11
Aug

Misc thoughts that have been floating around

I've had a few thoughts and things that keep coming back. In no particular order:

  • We moved about a month ago. In the midst of unpacking and tidying, I've had a few lows that have fuelled house-cleaning rampages. These flurries of vacuuming, bleaching, etc are incredibly productive, if not particularly healthy.
  • Hoosband was away camping with friends about 3 weeks ago. I fired up the Minimed Connect and added my mom to the list of people to be alerted by text if I went low, since Hoobs wouldn't have any cell service. Night 2 of this camping trip, I had a bad overnight low and I woke up to my dad offering me a glass of juice. I really, truly thought I was in good shape and had a handle on my overnight blood sugars. Guess it just goes to show that things are never certain when it comes to diabetes. 
  • My mom came grocery shopping with me on my first shopping trip after the move. When I mentioned that I needed dish soap, she pulled me aside and solemnly explained how I should go for the soap with a flip-top instead of a pull-top, as the pull-top bottles tend to get all gummed up with soap. I ended up stifling a laugh as I told her that it is a new house, yes, but this is far from my first time buying dish soap. I know what I'm doing. Sort of.
  • I still haven't finished unpacking my pump supplies. I'll get to it... when the current box of infusion sets runs out.

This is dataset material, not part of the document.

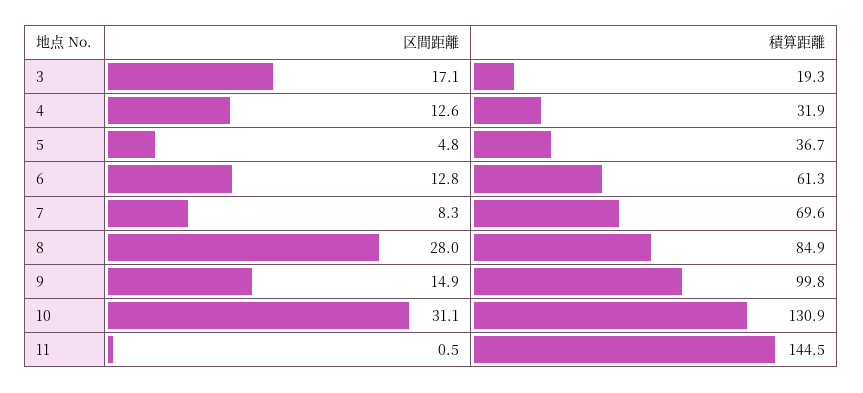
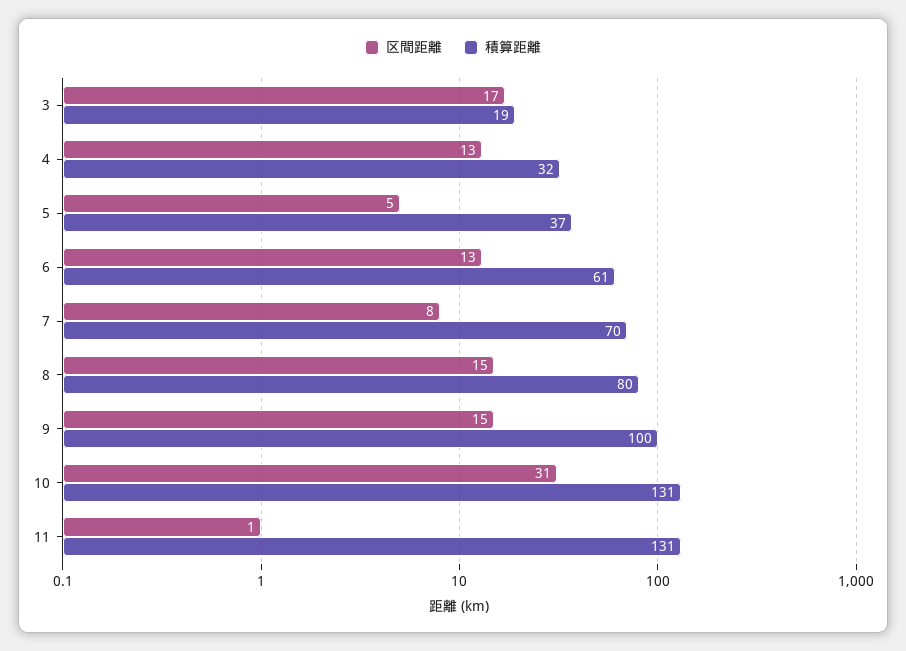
区間距離, 8: 28 -> 15
積算距離, 8: 84.9 -> 80
積算距離, 11: 144.5 -> 131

Diabetes has been taking a backseat to the rest of Life lately. That should really change, soon.

22
Oct

Perspective

I had an endo appointment scheduled for today.  I don't normally look forward to these appointments. I have an excellent endo whom I absolutely adore, but that doesn't change the fact that medical appointments are never fun. Endo appointments always involve a trip to the hospital to do bloodwork in the week prior to the appointment, PLUS the whole download-pump-and-cgm-data thing, so overall each appointment ends up being a moderate amount of work.

I went last Friday (over an "extended lunch hour", where I leave for ~90 minutes to go to the hospital in the middle of the day, then stay late at work to make up the time. I really need to stop doing this on Fridays -- staying late on a Friday is never fun) for the blood stuff.  This morning I brought printed copies of my Carelink Device Settings, Sensor Overlay, and Weekly Logbook reports of my pump/cgm data to work. I also managed to turn my pinkie finger purple this morning (probably from a lancet set to go too deep? Love when that happens...not), which was a bummer.

 

It can be easy to get sucked into things like that. I was fixated on a few small things, minor issues, and perceived injustices: "UGH work is so busy, and I'm losing half of an afternoon to go to this appointment."  "UGH My finger has a gigantic bruise. It hurts to type/use a mouse."  "UGH TOO MANY THINGS ARE HAPPENING."

 

Later this morning, a shooter attacked a soldier standing guard at the War Memorial downtown, which is about a 5-minutes walk from the building where I work. Cpl. Nathan Cirillo was killed. The gunman got in a car and drove to the Parliament buildings, where he entered and again, shots were fired within the Centre Block. He was shot down by Sergeant-At-Arms Kevin Vickers.

My building went into lockdown shortly after the first event, and stayed that way for most of the day. We were allowed out of the building late this afternoon, and I walked about 40 mins to get to a transit station (about 1/3 of the distance of my total trip home) to avoid the traffic of people swarming out of the downtown core.

Of all of the things experienced by the people in my city today, my minor annoyances from this morning don't even deserve a mention. Perspective is a funny thing.

 

 

My heart goes out to the family and friends of those hurt or injured today. I feel so, so grateful for the heroes who stepped up today: our police, fire, and EMS first responders. All amazing people.

 

31
Dec

Some thoughts

I have trouble thinking of certain aspects of my diabetes in the long term. It's not that I don't imagine that I won't still have this disease in 40, or 50, or 60 years - it's more that I can't imagine doing 60 years worth of blood sugar testing 10+ times a day. I can think about doing that tomorrow. I can imagine myself doing it for the rest of this week, and probably well into the New Year... but imagining doing this for decades down the line? ...it's just hard to picture that version of the future.

Some days, all of this is fine. It's not good (it's never good), but it's sort of manageable.

Other days, it's 2am and I can't sleep so I'm up reading about smart insulins and encapsulation and other things that sound wonderful but are very far away from
anything real, but at least reading about them helps me to feel like I can look at some of the hope that these people have for a different future.